Required action: What's needed is a full, exact retyping of the records.

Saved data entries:

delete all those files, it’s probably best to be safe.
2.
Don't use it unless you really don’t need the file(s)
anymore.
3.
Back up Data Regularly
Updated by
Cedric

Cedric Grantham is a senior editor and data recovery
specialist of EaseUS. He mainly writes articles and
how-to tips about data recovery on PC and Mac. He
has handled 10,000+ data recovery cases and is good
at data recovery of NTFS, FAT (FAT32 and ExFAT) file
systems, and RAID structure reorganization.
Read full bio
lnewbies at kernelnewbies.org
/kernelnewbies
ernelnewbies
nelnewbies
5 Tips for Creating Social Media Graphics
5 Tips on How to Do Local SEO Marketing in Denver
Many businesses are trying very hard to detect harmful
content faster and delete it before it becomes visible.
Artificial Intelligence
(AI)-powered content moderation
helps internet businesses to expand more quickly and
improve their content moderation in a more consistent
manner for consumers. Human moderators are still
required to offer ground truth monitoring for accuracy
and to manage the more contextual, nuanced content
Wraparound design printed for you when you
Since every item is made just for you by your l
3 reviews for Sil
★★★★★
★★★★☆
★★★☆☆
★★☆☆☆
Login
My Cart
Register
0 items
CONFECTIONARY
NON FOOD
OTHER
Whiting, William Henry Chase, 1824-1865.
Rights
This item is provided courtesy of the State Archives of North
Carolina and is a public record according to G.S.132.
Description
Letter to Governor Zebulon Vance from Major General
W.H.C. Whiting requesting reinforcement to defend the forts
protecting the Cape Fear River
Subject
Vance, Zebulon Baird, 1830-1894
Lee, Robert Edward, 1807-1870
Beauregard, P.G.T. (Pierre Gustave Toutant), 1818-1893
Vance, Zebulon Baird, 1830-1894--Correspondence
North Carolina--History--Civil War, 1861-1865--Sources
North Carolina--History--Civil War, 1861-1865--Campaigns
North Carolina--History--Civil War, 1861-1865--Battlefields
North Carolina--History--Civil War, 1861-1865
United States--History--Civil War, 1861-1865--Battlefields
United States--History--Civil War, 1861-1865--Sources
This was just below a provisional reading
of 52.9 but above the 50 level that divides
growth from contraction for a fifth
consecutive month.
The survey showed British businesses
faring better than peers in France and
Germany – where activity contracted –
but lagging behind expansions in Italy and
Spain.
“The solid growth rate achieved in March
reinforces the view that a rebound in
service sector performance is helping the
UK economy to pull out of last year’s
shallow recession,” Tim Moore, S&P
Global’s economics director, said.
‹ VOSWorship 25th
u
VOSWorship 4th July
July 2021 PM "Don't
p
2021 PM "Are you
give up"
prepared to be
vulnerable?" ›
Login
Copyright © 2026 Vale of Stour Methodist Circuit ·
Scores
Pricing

Written response:
delete all those files, it’s probably best to be safe.
2.
Don't use it unless you really don’t need the file(s)
anymore.
3.
Back up Data Regularly
Updated by
Cedric

Cedric Grantham is a senior editor and data recovery
specialist of EaseUS. He mainly writes articles and
how-to tips about data recovery on PC and Mac. He
has handled 10,000+ data recovery cases and is good
at data recovery of NTFS, FAT (FAT32 and ExFAT) file
systems, and RAID structure reorganization.
Read full bio
lnewbies at kernelnewbies.org
/kernelnewbies
ernelnewbies
nelnewbies
5 Tips for Creating Social Media Graphics
5 Tips on How to Do Local SEO Marketing in Denver
Many businesses are trying very hard to detect harmful
content faster and delete it before it becomes visible.
Artificial Intelligence
(AI)-powered content moderation
helps internet businesses to expand more quickly and
improve their content moderation in a more consistent
manner for consumers. Human moderators are still
required to offer ground truth monitoring for accuracy
and to manage the more contextual, nuanced content
Wraparound design printed for you when you
Since every item is made just for you by your l
3 reviews for Sil
★★★★★
★★★★☆
★★★☆☆
★★☆☆☆
Login
My Cart
Register
0 items
CONFECTIONARY
NON FOOD
OTHER
Whiting, William Henry Chase, 1824-1865.
Rights
This item is provided courtesy of the State Archives of North
Carolina and is a public record according to G.S.132.
Description
Letter to Governor Zebulon Vance from Major General
W.H.C. Whiting requesting reinforcement to defend the forts
protecting the Cape Fear River
Subject
Vance, Zebulon Baird, 1830-1894
Lee, Robert Edward, 1807-1870
Beauregard, P.G.T. (Pierre Gustave Toutant), 1818-1893
Vance, Zebulon Baird, 1830-1894--Correspondence
North Carolina--History--Civil War, 1861-1865--Sources
North Carolina--History--Civil War, 1861-1865--Campaigns
North Carolina--History--Civil War, 1861-1865--Battlefields
North Carolina--History--Civil War, 1861-1865
United States--History--Civil War, 1861-1865--Battlefields
United States--History--Civil War, 1861-1865--Sources
This was just below a provisional reading
of 52.9 but above the 50 level that divides
growth from contraction for a fifth
consecutive month.
The survey showed British businesses
faring better than peers in France and
Germany – where activity contracted –
but lagging behind expansions in Italy and
Spain.
“The solid growth rate achieved in March
reinforces the view that a rebound in
service sector performance is helping the
UK economy to pull out of last year’s
shallow recession,” Tim Moore, S&P
Global’s economics director, said.
‹ VOSWorship 25th
u
VOSWorship 4th July
July 2021 PM "Don't
p
2021 PM "Are you
give up"
prepared to be
vulnerable?" ›
Login
Copyright © 2026 Vale of Stour Methodist Circuit ·
Scores
Pricing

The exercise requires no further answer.